I know that there were better ways I could have said it and that they must have felt that I was making a personal attack on them but thats so far from the truth. I was frustrated as squid had spent hours throwing tantrums and throws tantrums most days. To me this is out of control. I didn't mean it as a personal attack but just wanted them to begin to do something to fix his behavior. I was tired after uni, sick and grumpy that night and I think most of us were tired. To me now in hindsight it seems like such a minor thing that I just want us all to get over and move on but it doesn't look like that will happen.

I have been told in the past by this couple that I have to have a thought about everything, that I always have to be right and that I make other people feel bad and not want to talk to me because they feel like no matter what they say to me I know better. Of course I have thoughts on everything don't we all? and in a discussion you share your thoughts on things if the topic comes up right? Okay I will be honest I know that I can get a bee in my bonnet about some things and if I am 100% sure of something I hate it when someone corrects me and tells me that I am wrong. In those situations (they are usually related either to something I am studying or something that is a hobby/interest of mine) I do tend to not listen to what someone else is saying because I feel that I know better and I will often go out of my way to get proof that I was right and they were wrong. I know this is one of my worst traits and I know it annoys people so I try and catch myself when I realize that I am doing it. The things that have been spoken about in this house that they are annoyed at my attitude tend to be things to do with health care of nutrition and I get annoyed that they won't listen to me when I have worked in the industry, am studying in the industry and have a lot of personal experience in the industry.

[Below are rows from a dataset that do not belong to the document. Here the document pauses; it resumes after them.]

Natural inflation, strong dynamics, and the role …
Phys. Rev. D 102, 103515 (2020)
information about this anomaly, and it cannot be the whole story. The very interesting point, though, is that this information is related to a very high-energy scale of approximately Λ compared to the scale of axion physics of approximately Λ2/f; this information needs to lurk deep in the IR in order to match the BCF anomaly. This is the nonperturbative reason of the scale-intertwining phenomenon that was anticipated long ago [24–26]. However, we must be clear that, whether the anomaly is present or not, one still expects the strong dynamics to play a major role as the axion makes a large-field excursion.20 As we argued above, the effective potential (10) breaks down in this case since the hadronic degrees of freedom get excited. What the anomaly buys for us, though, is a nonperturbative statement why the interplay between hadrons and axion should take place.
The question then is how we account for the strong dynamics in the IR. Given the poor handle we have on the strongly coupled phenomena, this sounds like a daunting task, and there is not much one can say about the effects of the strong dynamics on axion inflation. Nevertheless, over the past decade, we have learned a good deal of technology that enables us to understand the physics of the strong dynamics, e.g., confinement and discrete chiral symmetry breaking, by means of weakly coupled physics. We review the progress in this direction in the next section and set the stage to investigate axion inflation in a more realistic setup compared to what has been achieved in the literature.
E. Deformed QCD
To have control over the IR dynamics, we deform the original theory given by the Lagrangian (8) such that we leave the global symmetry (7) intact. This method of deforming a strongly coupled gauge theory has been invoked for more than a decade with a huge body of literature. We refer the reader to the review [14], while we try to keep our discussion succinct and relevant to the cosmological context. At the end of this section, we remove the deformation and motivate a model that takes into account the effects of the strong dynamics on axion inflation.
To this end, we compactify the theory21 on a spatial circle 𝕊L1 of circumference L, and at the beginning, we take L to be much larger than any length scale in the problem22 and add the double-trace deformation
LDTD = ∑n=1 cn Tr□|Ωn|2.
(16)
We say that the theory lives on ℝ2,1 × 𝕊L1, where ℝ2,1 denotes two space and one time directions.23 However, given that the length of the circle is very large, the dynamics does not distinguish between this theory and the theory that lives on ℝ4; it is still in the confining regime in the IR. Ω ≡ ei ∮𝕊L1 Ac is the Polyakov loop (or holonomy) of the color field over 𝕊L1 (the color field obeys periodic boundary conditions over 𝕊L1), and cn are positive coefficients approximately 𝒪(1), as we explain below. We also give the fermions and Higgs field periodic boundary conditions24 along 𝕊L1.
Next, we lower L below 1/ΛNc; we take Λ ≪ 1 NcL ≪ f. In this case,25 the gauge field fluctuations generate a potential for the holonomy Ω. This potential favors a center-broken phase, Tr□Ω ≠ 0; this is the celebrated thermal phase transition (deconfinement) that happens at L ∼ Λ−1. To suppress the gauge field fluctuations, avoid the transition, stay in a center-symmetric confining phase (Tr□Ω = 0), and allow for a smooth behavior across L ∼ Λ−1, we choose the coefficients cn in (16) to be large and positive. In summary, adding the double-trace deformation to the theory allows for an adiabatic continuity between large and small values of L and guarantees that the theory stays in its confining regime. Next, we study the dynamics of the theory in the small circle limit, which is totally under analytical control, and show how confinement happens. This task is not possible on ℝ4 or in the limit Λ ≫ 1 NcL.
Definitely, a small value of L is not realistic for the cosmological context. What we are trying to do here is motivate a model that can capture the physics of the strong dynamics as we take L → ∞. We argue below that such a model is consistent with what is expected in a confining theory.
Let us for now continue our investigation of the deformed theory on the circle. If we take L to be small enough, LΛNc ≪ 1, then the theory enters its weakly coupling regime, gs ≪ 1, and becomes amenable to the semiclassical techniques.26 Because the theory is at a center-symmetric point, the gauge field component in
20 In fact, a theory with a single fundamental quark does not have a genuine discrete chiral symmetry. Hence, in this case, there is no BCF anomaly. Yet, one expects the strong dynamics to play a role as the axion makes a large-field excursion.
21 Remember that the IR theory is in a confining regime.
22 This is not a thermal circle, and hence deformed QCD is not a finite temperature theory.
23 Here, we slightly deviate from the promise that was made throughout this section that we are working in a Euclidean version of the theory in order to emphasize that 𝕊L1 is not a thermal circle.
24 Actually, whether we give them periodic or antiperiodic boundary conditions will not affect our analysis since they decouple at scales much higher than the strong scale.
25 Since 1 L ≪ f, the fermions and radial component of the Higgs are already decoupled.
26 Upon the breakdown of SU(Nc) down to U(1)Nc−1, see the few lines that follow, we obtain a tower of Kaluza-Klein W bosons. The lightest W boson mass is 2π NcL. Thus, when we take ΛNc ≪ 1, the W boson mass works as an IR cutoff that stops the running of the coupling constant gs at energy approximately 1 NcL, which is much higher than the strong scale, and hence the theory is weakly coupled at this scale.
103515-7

Since that day last November when I was told those things I have shut down a lot, not just when I am home but also when I am with my friends. Nathan and Cameron have both commented that I am quieter then I use to be and that I don't tend to share as much or join in conversations as much anymore, I tend to only put my ideas forward when it is something that is important or when I am asked a direct question other then that I sit back and just observe the conversation flowing around me. Its lonely living life this way and sometimes it makes me want to just avoid doing anything with anybody but it is easier then upsetting people I care about and so it is a sacrifice I make.

I got on to talking about me not talking when I was meaning to talk about something else. What I was going to say is that I don't feel Brad and Lybbie like me, I feel as though they only accept me because I am with Adam and would much prefer that I not be around. I try to show an interest in their life, ask them how they are, how there day/weekend has been, how their hobbies are going and get barely any feedback and I am starting to get frustrated that they show no interest in my life as friends usually would do. They never ask how uni is, or how my day was so why should I bother trying to be friends with them?

From now on I think that I will just attempt to keep the relationship with them to one of house mates not friends. I will be civil and polite, clean up after myself and try to impact there life as little as possible. It won't be long now until we move out of here and then things will be much nicer for me in my home situation but the question is will I ever go back to being the Jen that my friends know, the girl who is always happy to share who thoughts without prompting... to be honest I don't think I will. I think that there is a small scar somewhere deep inside that has changed me and made me a different person and this is one of those differences between the old Jen and the new Jen.